Usually localism occurs for one of two reasons: to maintain the exclusivity of a spot, or for the sake of others’ safety. While sometimes the means of achieving these objectives is questionable, at the very least there is some sort of logic behind it. In Kelly’s case, however, it’s extremely doubtful that he was putting others’ safety at risk, and when it comes to exclusivity, Kelly mentions himself, “I’m no ‘local’ but I’ve been surfing here since 1987 and it’s always been crowded beyond belief.”
Considering all of this, the question remains — why? Why do surfers continue to hate on other surfers for no reason?
Maybe this time it was for attention, or maybe it was just a way to blow off steam built up from the frustration of dealing with crowds in the lineup. No matter the case, it simply doesn’t make sense.
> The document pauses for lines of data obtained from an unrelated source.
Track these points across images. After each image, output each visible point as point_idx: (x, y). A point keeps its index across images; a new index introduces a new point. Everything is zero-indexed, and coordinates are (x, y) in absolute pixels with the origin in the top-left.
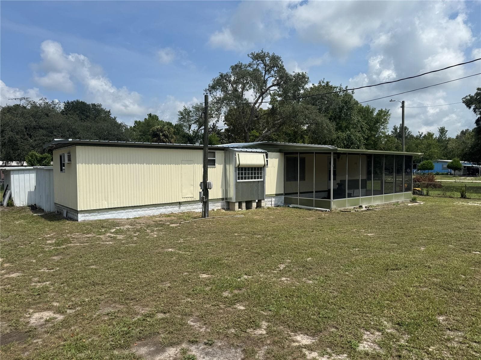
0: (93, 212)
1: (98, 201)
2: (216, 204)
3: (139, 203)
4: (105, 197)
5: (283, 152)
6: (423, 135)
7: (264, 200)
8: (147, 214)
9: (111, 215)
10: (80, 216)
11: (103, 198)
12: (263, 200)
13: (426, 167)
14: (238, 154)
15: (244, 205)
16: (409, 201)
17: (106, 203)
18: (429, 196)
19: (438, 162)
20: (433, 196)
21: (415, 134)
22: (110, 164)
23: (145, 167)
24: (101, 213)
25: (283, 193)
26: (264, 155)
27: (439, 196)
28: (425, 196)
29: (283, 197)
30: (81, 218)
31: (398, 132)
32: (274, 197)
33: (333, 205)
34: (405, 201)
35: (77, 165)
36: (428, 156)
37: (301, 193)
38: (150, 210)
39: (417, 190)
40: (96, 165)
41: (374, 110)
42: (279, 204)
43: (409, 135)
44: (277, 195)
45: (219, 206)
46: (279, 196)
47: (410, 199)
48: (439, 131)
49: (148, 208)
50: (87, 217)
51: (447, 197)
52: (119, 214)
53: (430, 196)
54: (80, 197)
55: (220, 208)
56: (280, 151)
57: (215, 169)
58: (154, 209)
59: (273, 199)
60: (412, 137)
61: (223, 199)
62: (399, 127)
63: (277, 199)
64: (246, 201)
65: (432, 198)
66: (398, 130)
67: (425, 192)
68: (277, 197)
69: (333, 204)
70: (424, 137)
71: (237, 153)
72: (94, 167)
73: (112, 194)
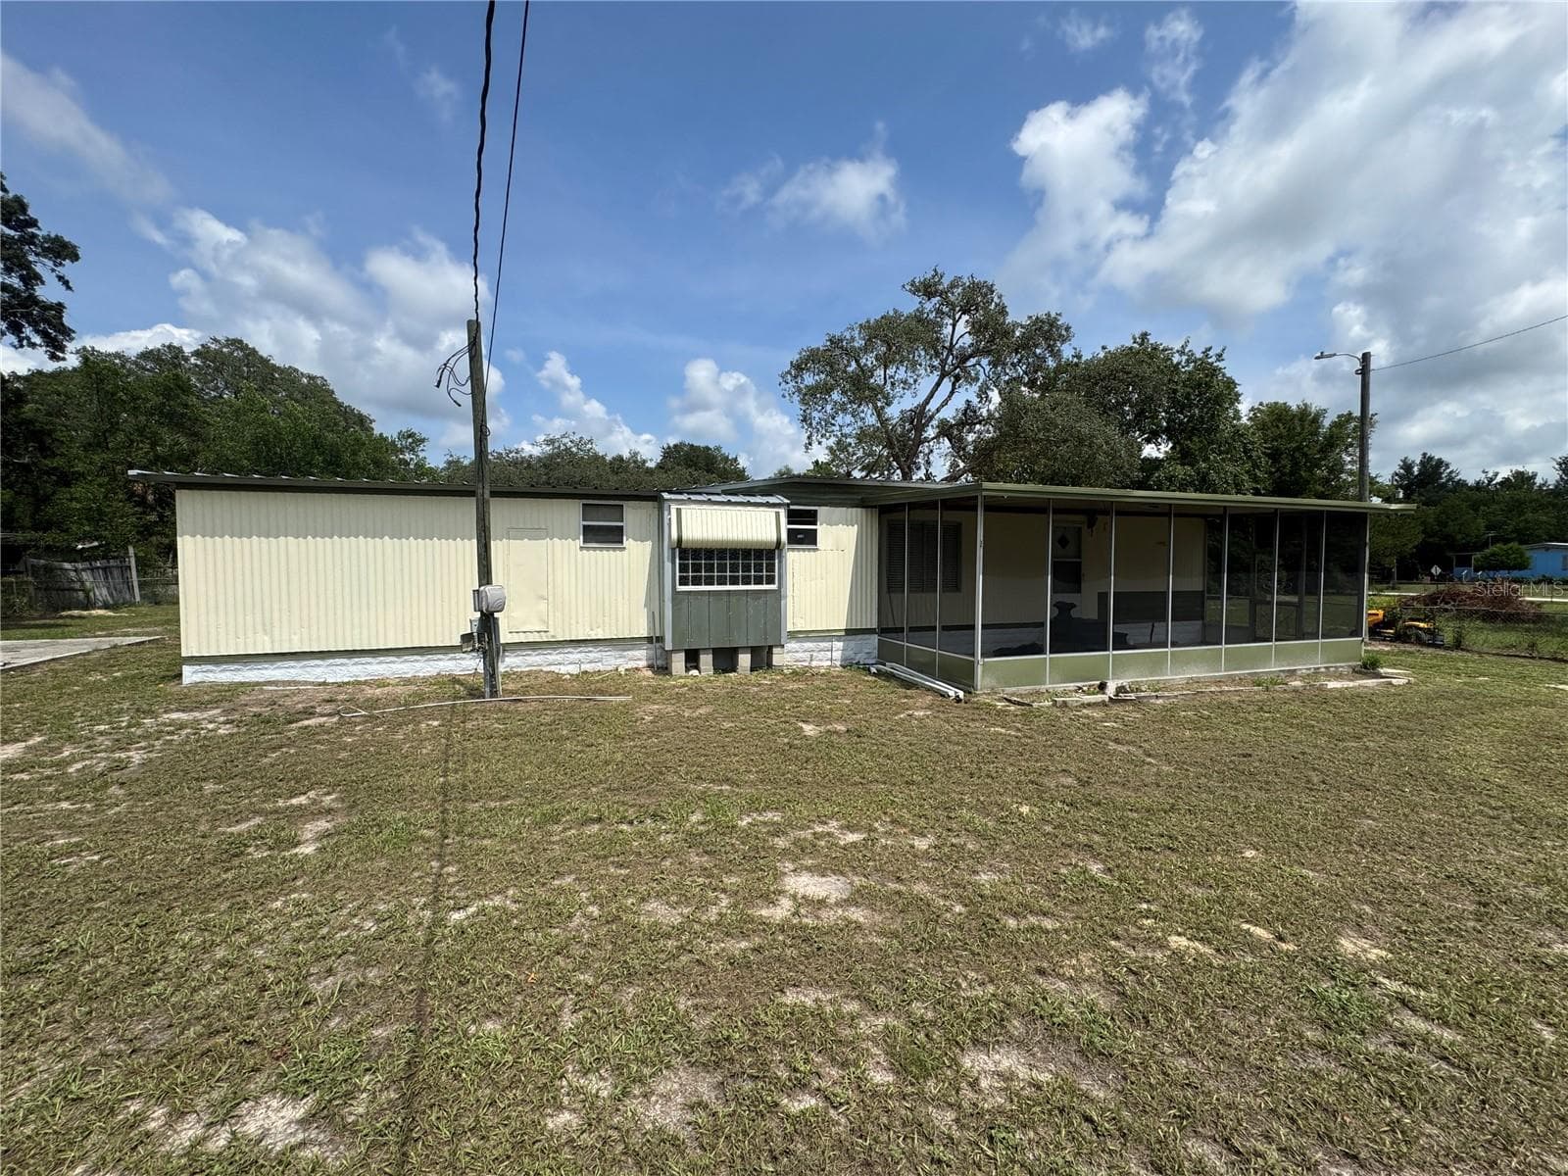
0: (226, 663)
1: (241, 634)
2: (629, 652)
3: (369, 644)
4: (264, 625)
5: (875, 507)
6: (1499, 479)
7: (783, 646)
8: (394, 673)
9: (283, 671)
10: (187, 670)
11: (259, 628)
12: (777, 646)
13: (1502, 562)
14: (679, 511)
15: (706, 660)
16: (1345, 671)
17: (266, 638)
18: (1462, 650)
19: (1547, 549)
20: (1479, 653)
21: (1471, 475)
22: (277, 537)
23: (388, 547)
24: (253, 666)
25: (875, 626)
26: (777, 514)
27: (1507, 652)
28: (1447, 649)
29: (875, 639)
30: (190, 675)
31: (1416, 473)
32: (839, 638)
33: (983, 676)
34: (1326, 668)
35: (179, 539)
36: (1512, 532)
37: (912, 629)
38: (406, 661)
39: (1421, 629)
40: (236, 539)
41: (1321, 413)
42: (861, 658)
43: (1450, 478)
44: (849, 632)
45: (639, 659)
46: (860, 637)
47: (1354, 663)
48: (1557, 466)
49: (398, 656)
50: (210, 675)
51: (1540, 658)
52: (308, 669)
53: (1468, 651)
54: (187, 622)
55: (642, 663)
56: (862, 504)
57: (625, 552)
58: (417, 661)
59: (840, 645)
60: (1462, 484)
61: (649, 640)
62: (1418, 462)
63: (852, 644)
64: (713, 649)
65: (1476, 657)
66: (1416, 470)
67: (1448, 637)
68: (850, 638)
69: (983, 672)
70: (1501, 483)
71: (674, 508)
72: (228, 545)
73: (285, 618)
Even the traditional idea of maintaining the secrecy of a spot, though, is on shaky footing these days. Many surfers are quick to be territorial when it comes to their home breaks, but also spend their time surfing other waves across the globe. If they have the right to be territorial at home, why do they feel that they also have the right to invade other people’s home breaks? This way of thinking truly undermines the necessity for mutual respect.
In no way does this mean surfing must become lollipops and rainbows all the time, but the appropriation of surf spots among certain groups defies the idea that most if not all people commonly agree with: the ocean doesn’t belong to anyone. Also, seeking to maintain the exclusivity of a spot in the face of a growing surfing population is a fleeting exercise in futility. If a spot is that great, something’s gotta give eventually.
By its very nature localism also alienates surfers from one another — the ones in the club that are allowed to surf the spot versus everyone else. But what if all of a sudden the people that had been turned away for so long were needed in order to keep the wave alive?
Lowers, for example, can be one of the best but most frustrating waves on the planet due to how crowded it can get. But the same throngs of surfers that flock there day in and day out were the same ones that came together for the Save Trestles campaign, opposing the toll road extension that threatened the wave. For more localized spots, the threat of suddenly losing them to development is much higher because there are less people to protect them.
When it boils down to it, acts of localism are just one person or group’s attempt to take out their anger on others, and in many ways they lack any kind of logical footing. It is therefore up to us to decide if we’d rather perpetuate this dog-eat-dog form of surfing, or approach things in a more reasonable way.